Поэтому, хотя Шуйский и был "боярский царь", в час своего венчания на царство он "видев столько злоупотреблений неограниченной державной власти <...> дал присягу, дотоле неслыханную: 1) не казнить смертию никого без суда боярского, истинного, законного; 2) преступников не лишать имения, но оставлять его в наследие женам и детям невинным; 3) в изветах требовать прямых явных улик с очей на очи и наказывать клеветников тем же, чему они подвергали винимых ими несправедливо" 2. Здесь - едва ли не впервые до Екатерины II - формулируются гражданские права, которых было начисто лишено русское общество и которые по сути дела должны были перестроить саму установку национального менталитета. Ни о каких боярских специфических привилегиях здесь речи не было. Что же касается боярского суда, то опора на наиболее грамотное сословие было вполне естественной. Но в огне народной войны понятия о правах сгорают как ненужные бумажки, ибо все решается силой оружия, принуждения и произвола.

Династия Романовых ищет новые пути государственного устроения через союз с новым служилым сословием - дворянством - и через создание нового типа государства - империи, где перерыв династии (со смертью Петра II или даже Елизаветы Петровны) отнюдь не приводил к потрясению основ: у дворянства появились сверхличные - имперские и сословные - цели, позволявшие ему производить смену монархов, не нарушая течения государственных дел. Но сам принцип самодержавия дворянство до поры до времени устраивает. Также другие сословия, например, служилых землевладельцев и тяглых посадских торговцев, добиваются определенных гарантий, обеспечивающих их классовые интересы 3. Конечно, существовали и конституционные монархии, что не мешало им быть империями, например Англия. И русское дворянство этот пример знало. Но инстинктивные опасения дворянства лишиться опоры самодержавия в борьбе на два фронта - против влиятельных остатков родовитых боярских семейств и крестьянских бунтов - имели реальную основу.

Что касается крестьянских бунтов, то нужно было напряжение всего дворянства, чтобы противостоять взрывам народной стихийной силы в течение полутора столетий: от восстаний Кондратия Булавина и Степана Разина до крестьянской войны Емельяна Пугачева. Спасало единство интересов с самодержавном государством. Разумеется, в такой социально-исторической ситуации вставать в политическую конфронтацию с самодержавием и требовать себе политических прав было бы для дворянства самоубийственным актом.

"Верховники", то есть дворянство и остатки боярских родов, еще пытались добиться для себя каких-то особых политических привилегий. Но это предполагало утверждение некоего конституционного порядка, на что верховники в конечном счете не пошли и тем самым закрепили в России неограниченное самодержавие. После правления Екатерины II снова встает вопрос об ограничении самодержавия законами, чтобы не законы подчинялись императору, а император - законам. Печальный опыт Павла I показал эту необходимость и русскому самодержцу. К трону Александра I оказывается приближен Михаил Сперанский, первый русский реформатор, полагавший, что монархия отличается от деспотии тем, что в монархии законы определяют жизнь, а Россия, несмотря на множество указов, остается страной по существу беззаконной. И путь у деспотии к монархии только один: когда правительство подотчетно населению через выборных законодателей. Как отмечал сам Сперанский, "никакая сила не может родить в государстве свободы гражданской, не установив свободы политической.<...> Права гражданские должны быть основаны на правах политических, точно так же, как и закон гражданский не может быть тверд без закона политического" 4. И только после утверждения политической свободы гражданское рабство уменьшится само собой.

• ИССЛЕДУЕМЫЙ МАТЕРИАЛ
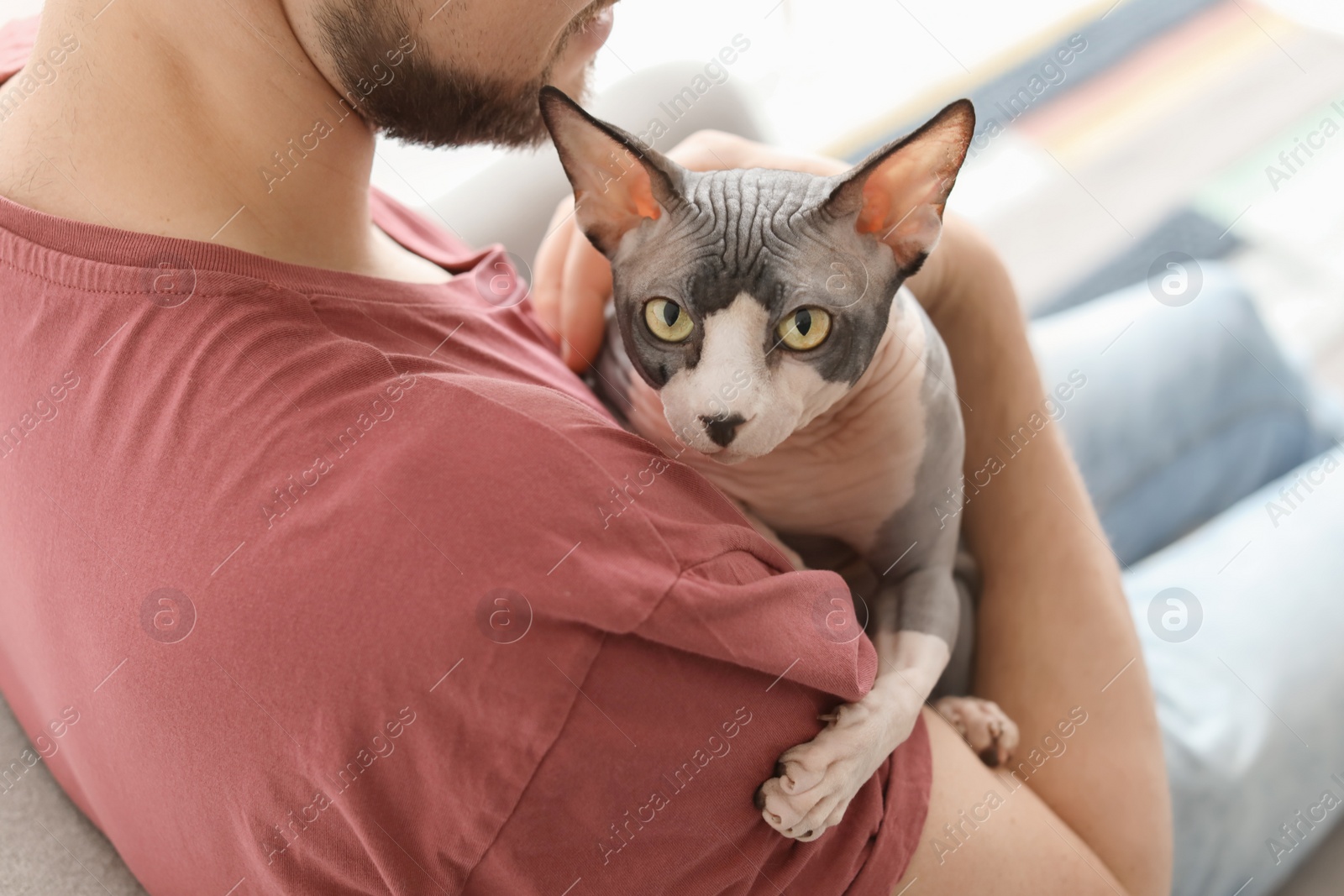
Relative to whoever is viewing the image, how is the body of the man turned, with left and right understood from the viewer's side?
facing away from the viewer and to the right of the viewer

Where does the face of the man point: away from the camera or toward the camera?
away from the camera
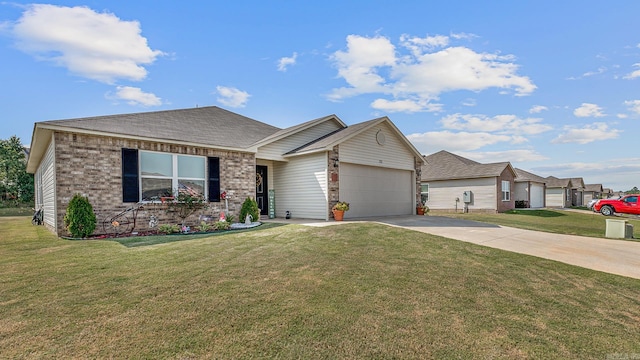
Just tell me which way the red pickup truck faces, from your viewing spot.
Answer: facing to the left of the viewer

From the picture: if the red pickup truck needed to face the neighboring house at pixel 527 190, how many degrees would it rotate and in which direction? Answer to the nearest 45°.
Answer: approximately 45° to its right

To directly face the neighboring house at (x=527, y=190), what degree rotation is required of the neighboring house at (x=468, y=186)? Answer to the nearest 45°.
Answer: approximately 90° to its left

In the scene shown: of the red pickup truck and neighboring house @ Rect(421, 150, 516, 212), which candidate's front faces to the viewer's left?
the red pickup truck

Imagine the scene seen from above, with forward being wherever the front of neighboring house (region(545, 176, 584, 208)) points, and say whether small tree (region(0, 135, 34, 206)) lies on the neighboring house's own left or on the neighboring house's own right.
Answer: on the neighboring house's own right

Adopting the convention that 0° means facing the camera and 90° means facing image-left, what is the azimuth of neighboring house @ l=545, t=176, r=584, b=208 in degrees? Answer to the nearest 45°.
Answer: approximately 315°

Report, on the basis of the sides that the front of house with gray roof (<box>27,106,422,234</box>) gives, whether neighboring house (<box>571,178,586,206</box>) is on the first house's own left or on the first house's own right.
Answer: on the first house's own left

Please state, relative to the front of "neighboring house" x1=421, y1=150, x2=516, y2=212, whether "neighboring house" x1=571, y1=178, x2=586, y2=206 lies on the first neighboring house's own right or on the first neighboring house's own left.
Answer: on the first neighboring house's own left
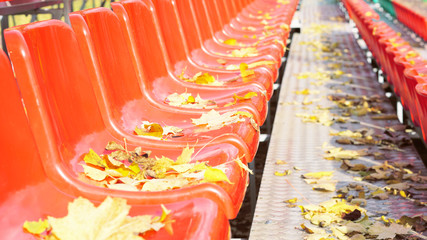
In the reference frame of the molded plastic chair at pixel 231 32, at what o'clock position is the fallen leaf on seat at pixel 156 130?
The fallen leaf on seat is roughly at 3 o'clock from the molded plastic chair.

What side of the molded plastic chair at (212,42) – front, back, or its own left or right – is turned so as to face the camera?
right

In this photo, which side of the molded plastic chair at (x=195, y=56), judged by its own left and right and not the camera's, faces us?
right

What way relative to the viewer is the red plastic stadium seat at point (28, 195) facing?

• УСЛОВИЕ ЗАДАНИЯ
Перепишите слово в слово фрагмент текста о русском самодержавии начиная со слов «Что касается крестьянских» и заканчивая словами «дворянства самоубийственным актом.» включительно.

• ОТВЕТ К ЗАДАНИЮ
Что касается крестьянских бунтов, то нужно было напряжение всего дворянства, чтобы противостоять взрывам народной стихийной силы в течение полутора столетий: от восстаний Кондратия Булавина и Степана Разина до крестьянской войны Емельяна Пугачева. Спасало единство интересов с самодержавном государством. Разумеется, в такой социально-исторической ситуации вставать в политическую конфронтацию с самодержавием и требовать себе политических прав было бы для дворянства самоубийственным актом.